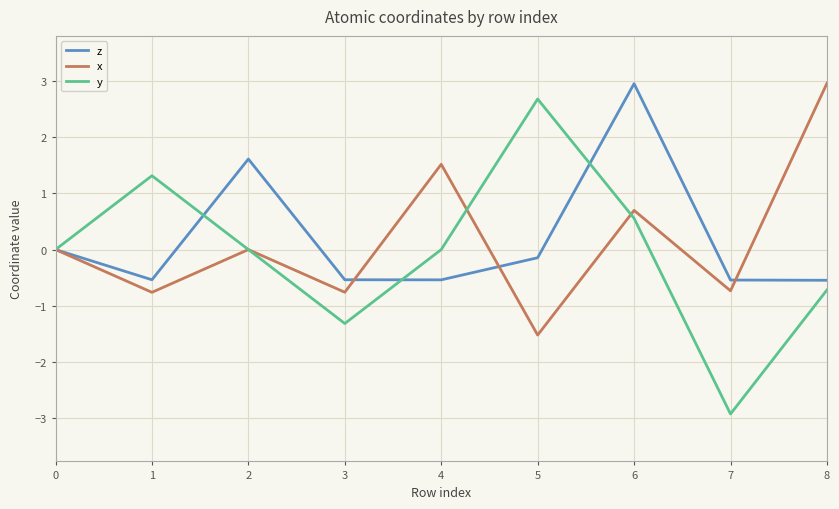

How many intersections are there between y and x?

2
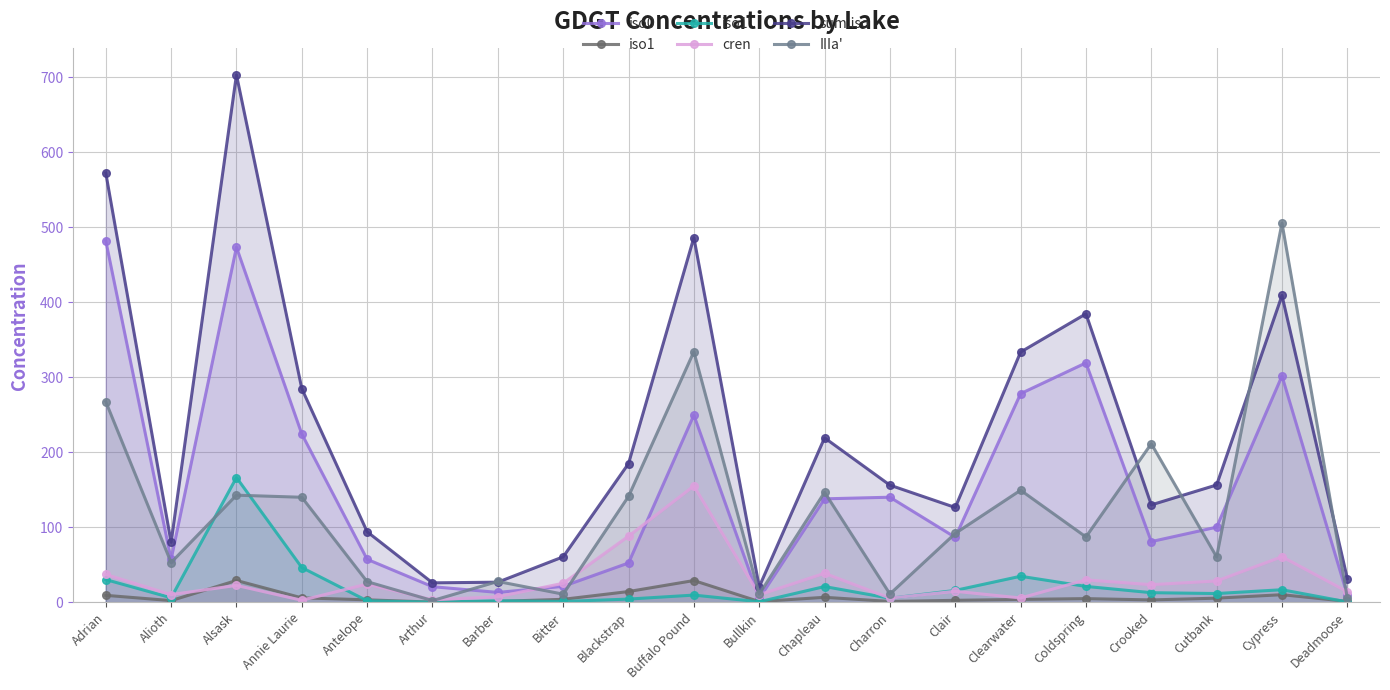

Rank the series at Bullkin from highest to lowest value.

sum.iso, IIIa', cren, iso0, iso1, iso1'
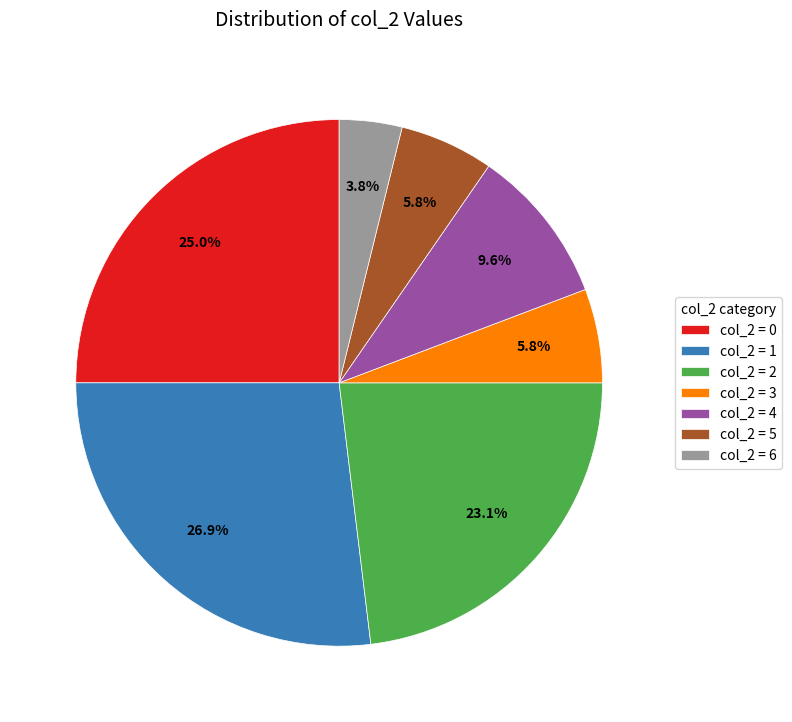

Does any single category account for the majority?

No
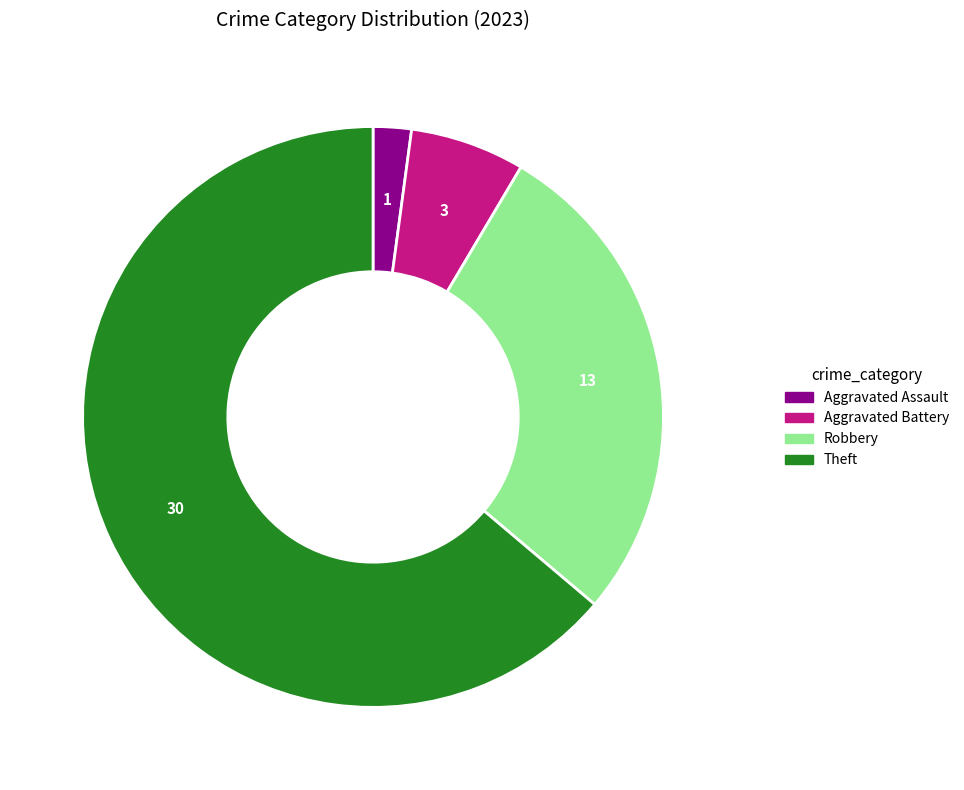

Does any single category account for the majority?

Yes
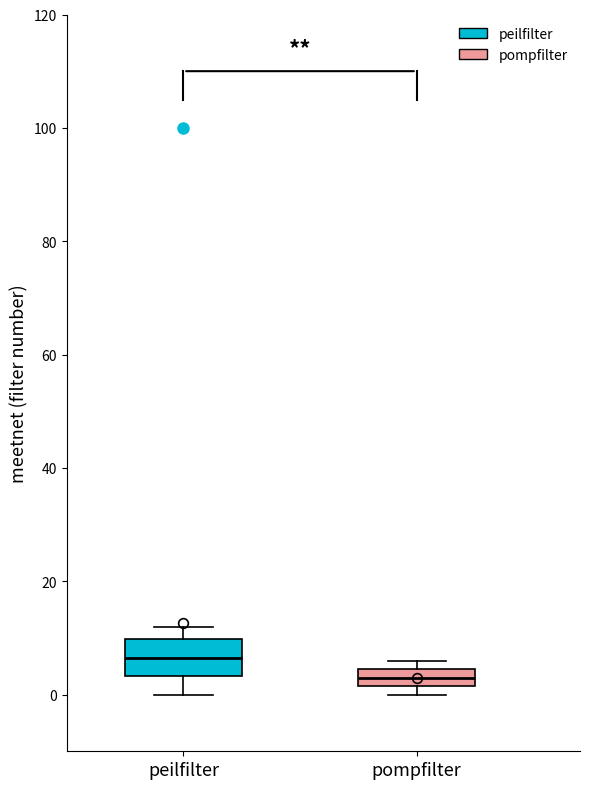

Where is the lower edge of the box for pompfilter on the y-axis? The values are not printed on the chart, so give them approximately, as read against the axis.

2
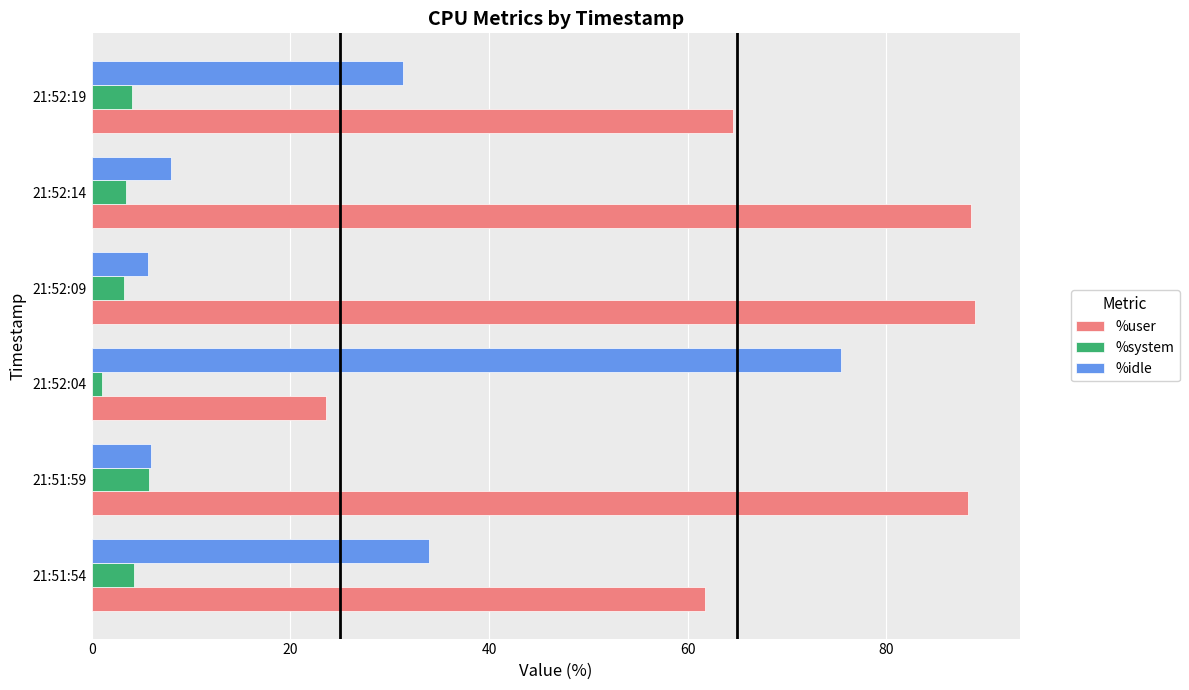

Is the value of %user at 21:52:04 greater than the value of %system at 21:51:59?

Yes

======

Work required —
Render the text of the rows above as a JSON list of strings, one string per line, omitting blank lines and leaving the pictures out.

Exercise solution —
[
  "How many intersections are there between y and x?",
  "2",
  "Rank the series at Bullkin from highest to lowest value.",
  "sum.iso, IIIa', cren, iso0, iso1, iso1'",
  "Does any single category account for the majority?",
  "No",
  "Does any single category account for the majority?",
  "Yes",
  "Where is the lower edge of the box for pompfilter on the y-axis? The values are not printed on the chart, so give them approximately, as read against the axis.",
  "2",
  "Is the value of %user at 21:52:04 greater than the value of %system at 21:51:59?",
  "Yes"
]